1. Анамнез (жизни и гинекологический).

2. Объективное обследование.

3. Общий анализ крови.

4. УЗИ органов малого таза.

5. Определение уровня хорионического гонадотропина в крови (для исключения внематочной беременности).

6. Пункция брюшной полости через задний свод влага-лища. 
7. Лапароскопия.

Диагноз апоплексии яичника  устанавливают на основании жалоб, анамнеза и данных осмотра. При осмотре  отмечают бледность кожного покрова  и видимых слизистых, тахикардию, незначительную гипертермию, АД может  быть нормальным или пониженным. Отмечают незначительное вздутие живота, болезненность  при пальпации на стороне поражения, симптомы раздражения брюшины той  или иной степени выраженности.

Наиболее информативны в  диагностике УЗИ и лапароскопия. УЗИ — неинвазивный безопасный метод, позволяющий выявить как физиологические, так и патологические изменения  яичников. УЗИ — метод выбора в диагностике апоплексии яичника.

Эхографичесую картину поражённого  яичника (размер, структура) следует  оценивать в соответствии с фазой  менструального цикла и с учётом состояния второго яичника. При  апоплексии поражённый яичник обычно нормальных размеров или несколько  увеличен. Характерно наличие жидкостного  включения гипоэхогенной или  неоднородной структуры (жёлтое тело), диаметр которого не превышает размер преовуляторного фолликула и  не приводит к объёмной трансформации  яичника. Наряду с этим визуализируется  нормальный фолликулярный аппарат  яичника в виде жидкостных включений 4–8 мм в диаметре. В зависимости  от объёма кровопотери определяется свободная жидкость в позадиматочном пространстве в различном количестве.

При клинико-лабораторном обследовании анемию различной степени выраженности выявляют у каждой четвёртой больной, могут быть снижены показатели гематокрита (18–25), у некоторых больных отмечается лейкоцитоз (от 9500 до 15 000/л). Показатели свёртывания крови (время рекальцификации плазмы, протромбиновый индекс, толерантность плазмы к гепарину, фибриноген) и фибринолитическая активность крови у подавляющего большинства женщин в пределах нормы.
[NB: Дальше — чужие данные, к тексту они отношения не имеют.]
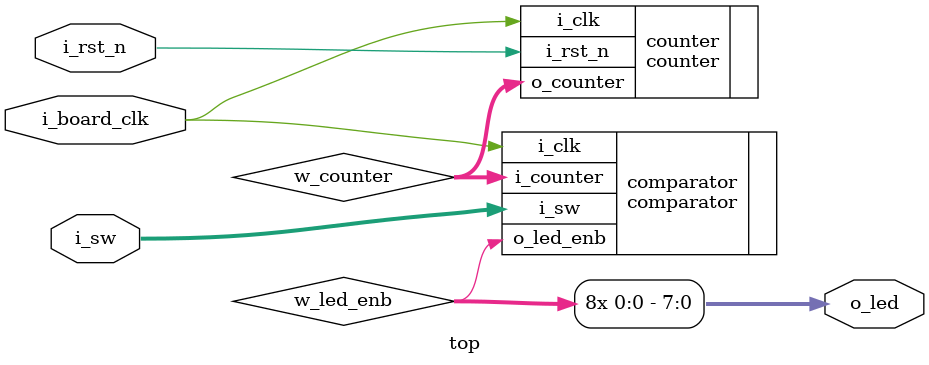
<source format=sv>

module top(i_board_clk, i_rst_n, i_sw, o_led);
	
	input i_board_clk;
	input i_rst_n;
	input [3:0] i_sw;
	
	logic [3:0] w_counter;
	logic w_led_enb;
	
	output [7:0] o_led;
	
	
	counter counter(
	.i_clk(i_board_clk),
	.i_rst_n(i_rst_n),
	.o_counter(w_counter)
	);
	
	comparator comparator(
	.i_clk(i_board_clk),
	.i_counter(w_counter),
	.i_sw(i_sw),
	.o_led_enb(w_led_enb)
	);
	
	assign o_led = {8{w_led_enb}};
	
endmodule 
</source>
Лапароскопическая диагностика  обладает довольно высокой точностью (98%).

Хирургическая картина апоплексии яичника характеризуется наличием ряда критериев:  

  • в малом тазу кровь, возможно, со сгустками;   
  • матка не увеличена, её серозный покров розовый;   
  • в маточных трубах нередко выявляют признаки хронического воспалительного процесса в виде перитубарных спаек.

Спаечный процесс в  некоторых случаях может быть выраженным;  

  • повреждённый яичник обычно нормальных размеров. При разрыве кисты (фолликулярная, жёлтого тела) яичник багрового цвета, может быть увеличенным в зависимости от размеров кисты;   
  • по краю яичника или кисты разрыв не более 1,5 см. Область повреждения на момент осмотра либо кровоточит, либо прикрыта сгустками.